What needs to be done:
Render each line of the material below as a Markdown table with the columns "Row" and "Text Line," numbering the rows and omitting any blank lines. Leave the pictures out of the answer.

Record set:
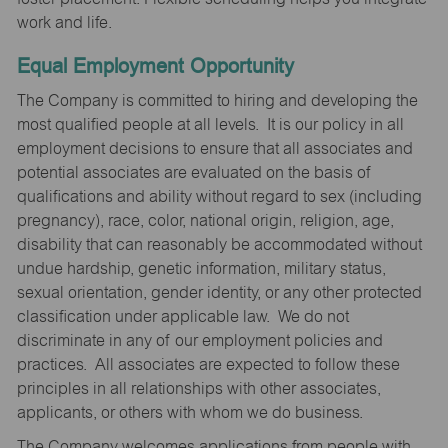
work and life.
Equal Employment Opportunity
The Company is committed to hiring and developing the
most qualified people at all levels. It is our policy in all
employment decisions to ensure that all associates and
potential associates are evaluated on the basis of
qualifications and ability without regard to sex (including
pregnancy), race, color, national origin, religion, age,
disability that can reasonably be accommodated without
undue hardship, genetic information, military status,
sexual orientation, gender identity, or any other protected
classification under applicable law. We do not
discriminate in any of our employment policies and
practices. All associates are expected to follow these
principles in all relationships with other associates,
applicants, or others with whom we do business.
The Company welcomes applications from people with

Exercise output:
| Row | Text Line |
|---|---|
| 1 | work and life. |
| 2 | Equal Employment Opportunity |
| 3 | The Company is committed to hiring and developing the |
| 4 | most qualified people at all levels. It is our policy in all |
| 5 | employment decisions to ensure that all associates and |
| 6 | potential associates are evaluated on the basis of |
| 7 | qualifications and ability without regard to sex (including |
| 8 | pregnancy), race, color, national origin, religion, age, |
| 9 | disability that can reasonably be accommodated without |
| 10 | undue hardship, genetic information, military status, |
| 11 | sexual orientation, gender identity, or any other protected |
| 12 | classification under applicable law. We do not |
| 13 | discriminate in any of our employment policies and |
| 14 | practices. All associates are expected to follow these |
| 15 | principles in all relationships with other associates, |
| 16 | applicants, or others with whom we do business. |
| 17 | The Company welcomes applications from people with |